Task item
Tally the lines in the data that follows that include the word "блоку", and report nothing but the total.

++++++++

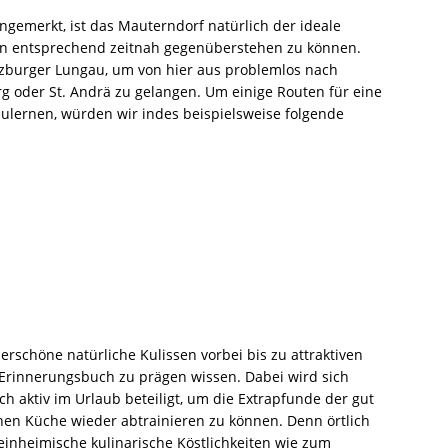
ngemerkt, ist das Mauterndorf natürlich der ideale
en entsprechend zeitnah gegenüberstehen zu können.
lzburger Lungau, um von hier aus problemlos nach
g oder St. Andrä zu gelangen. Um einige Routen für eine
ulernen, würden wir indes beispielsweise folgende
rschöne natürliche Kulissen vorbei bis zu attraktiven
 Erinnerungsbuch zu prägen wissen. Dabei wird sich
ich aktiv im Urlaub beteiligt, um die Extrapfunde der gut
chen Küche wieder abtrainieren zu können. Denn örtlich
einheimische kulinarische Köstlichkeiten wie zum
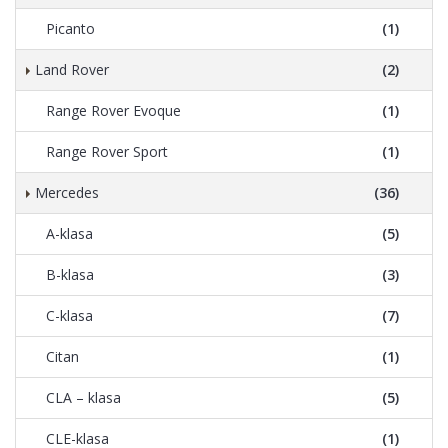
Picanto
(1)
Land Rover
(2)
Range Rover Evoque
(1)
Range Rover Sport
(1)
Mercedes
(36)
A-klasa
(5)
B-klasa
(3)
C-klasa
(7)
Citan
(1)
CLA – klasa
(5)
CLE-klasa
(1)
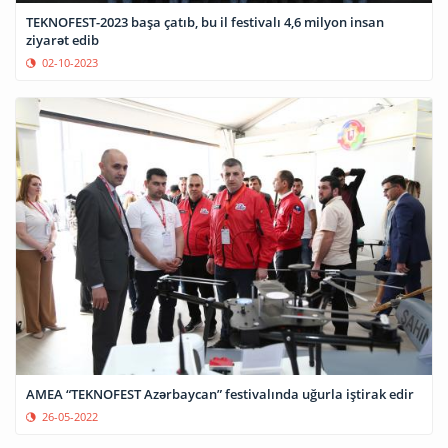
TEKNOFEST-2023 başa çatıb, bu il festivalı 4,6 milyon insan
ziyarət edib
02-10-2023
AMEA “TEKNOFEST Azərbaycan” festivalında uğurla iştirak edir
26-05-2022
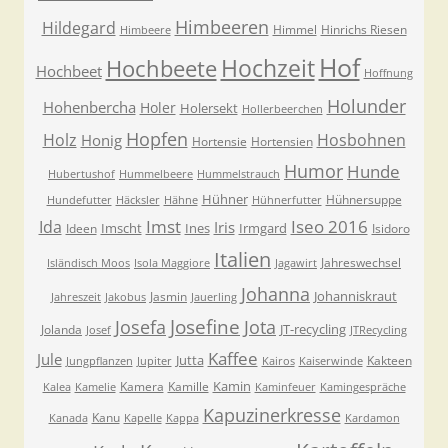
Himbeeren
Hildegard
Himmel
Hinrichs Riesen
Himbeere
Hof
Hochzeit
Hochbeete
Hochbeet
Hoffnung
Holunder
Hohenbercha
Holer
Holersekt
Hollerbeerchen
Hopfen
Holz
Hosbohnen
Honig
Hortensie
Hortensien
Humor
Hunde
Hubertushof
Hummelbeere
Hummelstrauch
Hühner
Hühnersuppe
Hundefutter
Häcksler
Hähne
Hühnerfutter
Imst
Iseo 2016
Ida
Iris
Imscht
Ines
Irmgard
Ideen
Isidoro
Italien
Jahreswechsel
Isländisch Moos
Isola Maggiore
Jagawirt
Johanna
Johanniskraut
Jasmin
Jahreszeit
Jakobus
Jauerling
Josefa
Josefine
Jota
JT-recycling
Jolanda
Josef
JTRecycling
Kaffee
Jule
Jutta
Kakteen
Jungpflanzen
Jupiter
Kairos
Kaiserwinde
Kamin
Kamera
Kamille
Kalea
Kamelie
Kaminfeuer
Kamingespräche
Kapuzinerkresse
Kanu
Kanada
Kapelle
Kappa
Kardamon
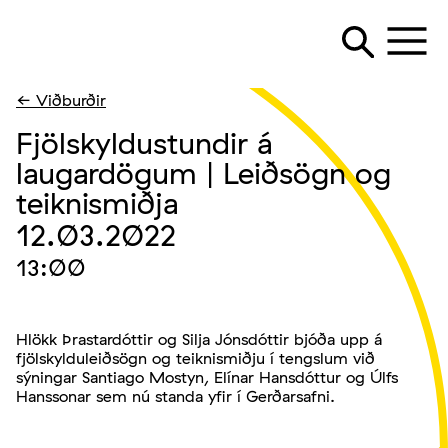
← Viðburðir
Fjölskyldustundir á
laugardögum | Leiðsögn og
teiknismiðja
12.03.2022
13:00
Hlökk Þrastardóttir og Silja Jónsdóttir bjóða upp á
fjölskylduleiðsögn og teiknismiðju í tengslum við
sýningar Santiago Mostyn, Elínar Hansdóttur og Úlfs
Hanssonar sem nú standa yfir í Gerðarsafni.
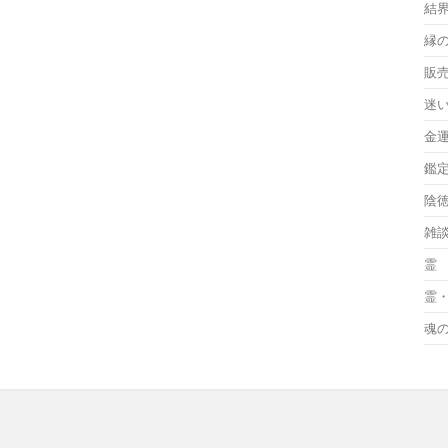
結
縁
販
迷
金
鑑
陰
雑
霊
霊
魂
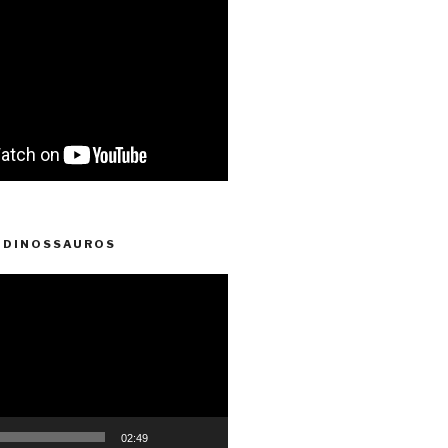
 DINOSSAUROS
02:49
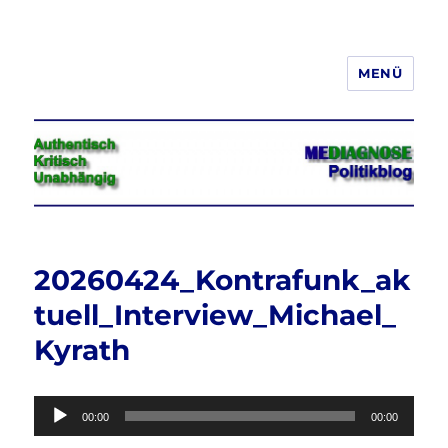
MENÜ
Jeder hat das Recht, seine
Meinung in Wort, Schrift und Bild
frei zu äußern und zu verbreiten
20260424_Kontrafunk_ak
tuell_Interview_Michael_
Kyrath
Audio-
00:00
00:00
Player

++++++++

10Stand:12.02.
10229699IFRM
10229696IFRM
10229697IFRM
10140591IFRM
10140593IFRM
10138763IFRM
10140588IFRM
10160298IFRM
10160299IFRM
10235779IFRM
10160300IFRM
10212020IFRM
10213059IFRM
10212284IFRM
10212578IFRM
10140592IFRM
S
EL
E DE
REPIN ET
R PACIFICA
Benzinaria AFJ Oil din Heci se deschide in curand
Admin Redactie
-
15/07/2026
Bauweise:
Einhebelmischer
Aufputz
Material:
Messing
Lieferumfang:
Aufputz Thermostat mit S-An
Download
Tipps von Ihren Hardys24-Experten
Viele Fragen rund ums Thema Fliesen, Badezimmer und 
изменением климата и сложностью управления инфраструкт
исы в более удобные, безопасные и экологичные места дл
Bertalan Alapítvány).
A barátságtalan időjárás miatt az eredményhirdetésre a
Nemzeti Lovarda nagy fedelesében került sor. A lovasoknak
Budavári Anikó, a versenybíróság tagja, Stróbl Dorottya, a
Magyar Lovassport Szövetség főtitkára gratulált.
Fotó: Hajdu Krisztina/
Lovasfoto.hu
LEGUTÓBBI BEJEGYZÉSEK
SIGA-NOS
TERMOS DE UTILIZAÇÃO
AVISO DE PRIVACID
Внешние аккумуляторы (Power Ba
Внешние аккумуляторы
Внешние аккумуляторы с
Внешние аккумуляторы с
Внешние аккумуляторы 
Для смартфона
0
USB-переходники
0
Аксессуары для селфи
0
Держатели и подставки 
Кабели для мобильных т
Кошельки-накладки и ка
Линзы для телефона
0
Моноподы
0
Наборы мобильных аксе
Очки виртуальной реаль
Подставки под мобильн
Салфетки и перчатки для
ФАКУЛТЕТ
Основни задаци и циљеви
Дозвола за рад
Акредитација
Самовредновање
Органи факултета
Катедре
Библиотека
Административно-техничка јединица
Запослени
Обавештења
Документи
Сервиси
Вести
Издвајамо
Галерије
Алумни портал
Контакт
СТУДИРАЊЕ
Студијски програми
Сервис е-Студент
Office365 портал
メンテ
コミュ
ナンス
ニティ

++++++++

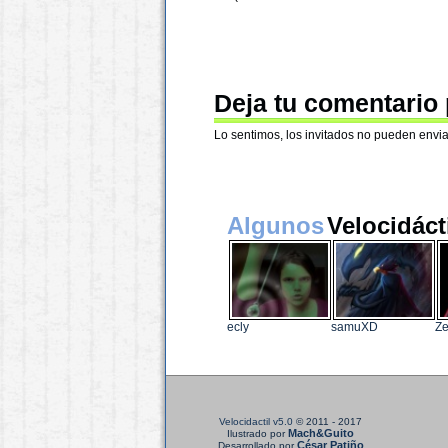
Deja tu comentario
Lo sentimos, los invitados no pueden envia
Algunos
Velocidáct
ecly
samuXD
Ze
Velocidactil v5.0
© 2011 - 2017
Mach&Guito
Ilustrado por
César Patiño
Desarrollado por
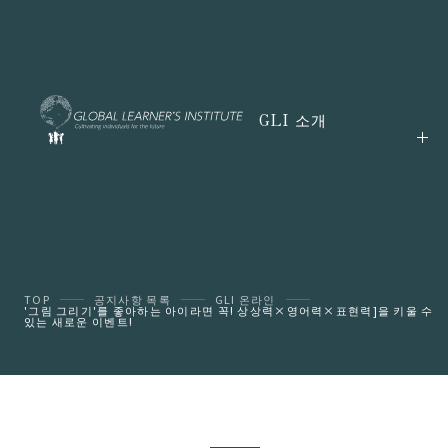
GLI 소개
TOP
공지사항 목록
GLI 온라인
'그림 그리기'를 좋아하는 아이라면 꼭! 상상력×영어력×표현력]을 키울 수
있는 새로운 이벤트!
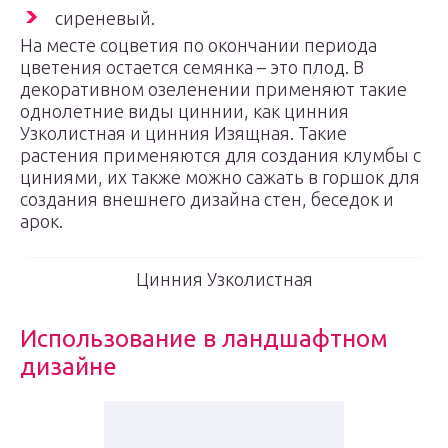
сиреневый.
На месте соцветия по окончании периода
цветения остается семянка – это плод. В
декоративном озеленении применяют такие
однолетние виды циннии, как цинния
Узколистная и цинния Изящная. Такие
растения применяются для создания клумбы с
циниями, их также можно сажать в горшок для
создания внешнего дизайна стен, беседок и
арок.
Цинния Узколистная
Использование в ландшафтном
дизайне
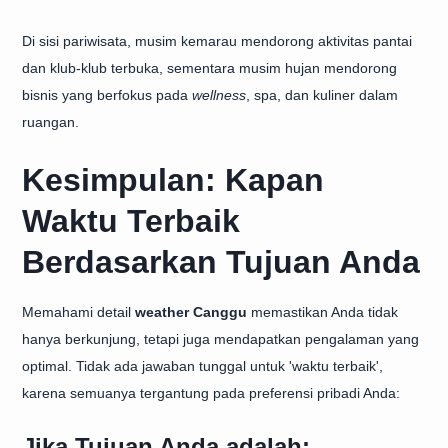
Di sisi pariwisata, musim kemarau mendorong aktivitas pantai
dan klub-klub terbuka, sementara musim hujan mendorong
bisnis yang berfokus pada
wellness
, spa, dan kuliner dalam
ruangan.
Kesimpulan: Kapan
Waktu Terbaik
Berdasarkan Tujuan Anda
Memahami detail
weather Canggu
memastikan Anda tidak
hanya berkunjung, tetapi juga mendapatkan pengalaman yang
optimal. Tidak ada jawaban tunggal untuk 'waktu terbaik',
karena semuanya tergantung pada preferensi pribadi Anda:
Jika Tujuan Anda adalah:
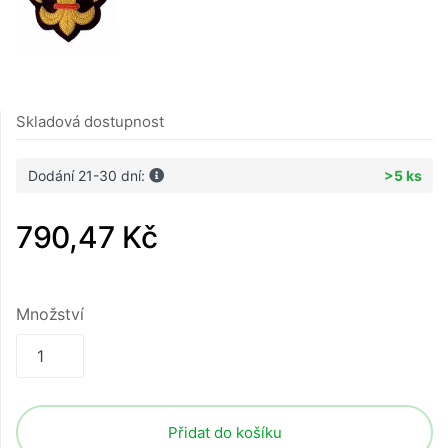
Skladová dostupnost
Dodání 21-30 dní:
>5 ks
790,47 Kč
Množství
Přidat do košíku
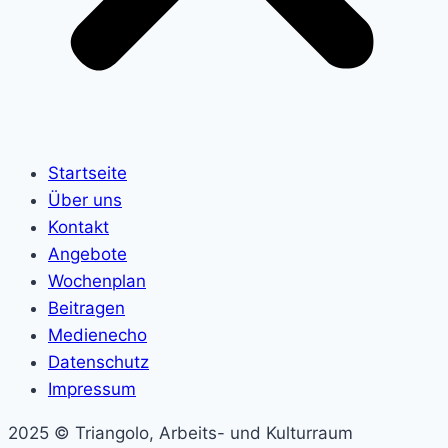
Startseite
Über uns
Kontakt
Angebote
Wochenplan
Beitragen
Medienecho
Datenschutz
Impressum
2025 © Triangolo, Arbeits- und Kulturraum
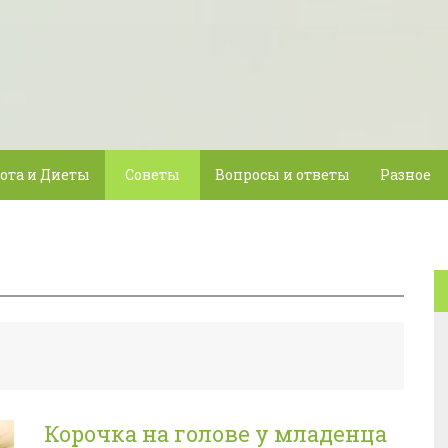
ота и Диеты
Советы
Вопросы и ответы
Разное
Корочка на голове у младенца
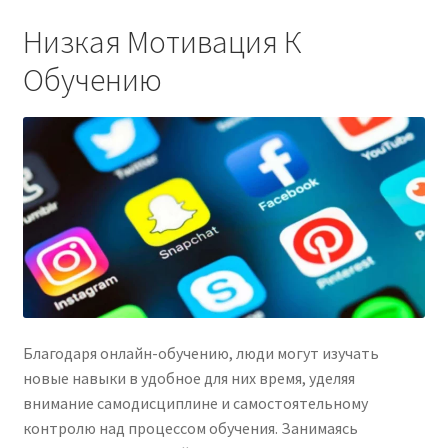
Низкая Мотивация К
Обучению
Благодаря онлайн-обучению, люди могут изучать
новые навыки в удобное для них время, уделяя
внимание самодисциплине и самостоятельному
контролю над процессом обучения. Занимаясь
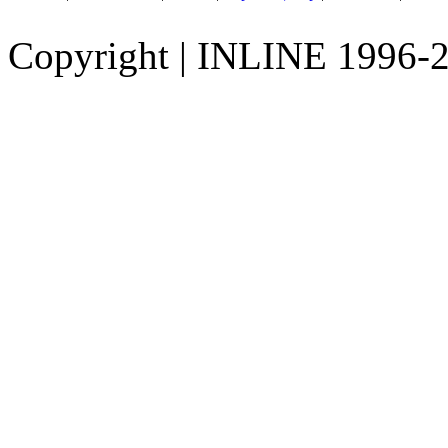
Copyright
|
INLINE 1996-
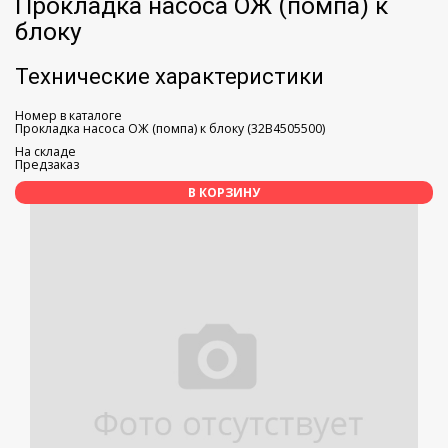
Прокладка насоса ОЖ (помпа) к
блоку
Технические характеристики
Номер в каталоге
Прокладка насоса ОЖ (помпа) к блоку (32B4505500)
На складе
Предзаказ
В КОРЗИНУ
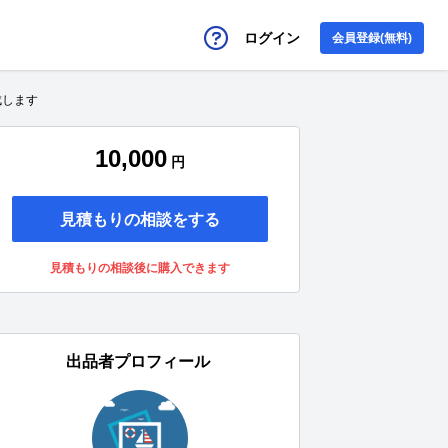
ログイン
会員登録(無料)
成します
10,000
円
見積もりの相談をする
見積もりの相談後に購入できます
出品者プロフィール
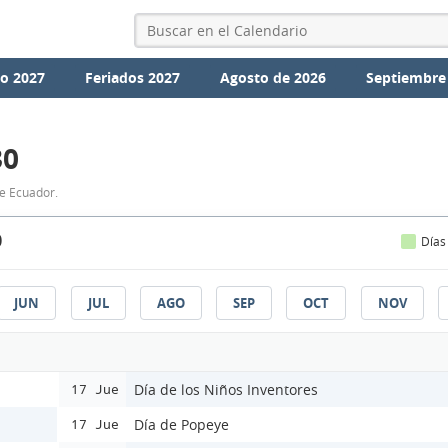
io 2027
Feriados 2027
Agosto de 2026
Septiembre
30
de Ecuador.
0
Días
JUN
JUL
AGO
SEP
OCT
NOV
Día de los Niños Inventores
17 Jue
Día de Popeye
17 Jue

++++++++

Task solution
2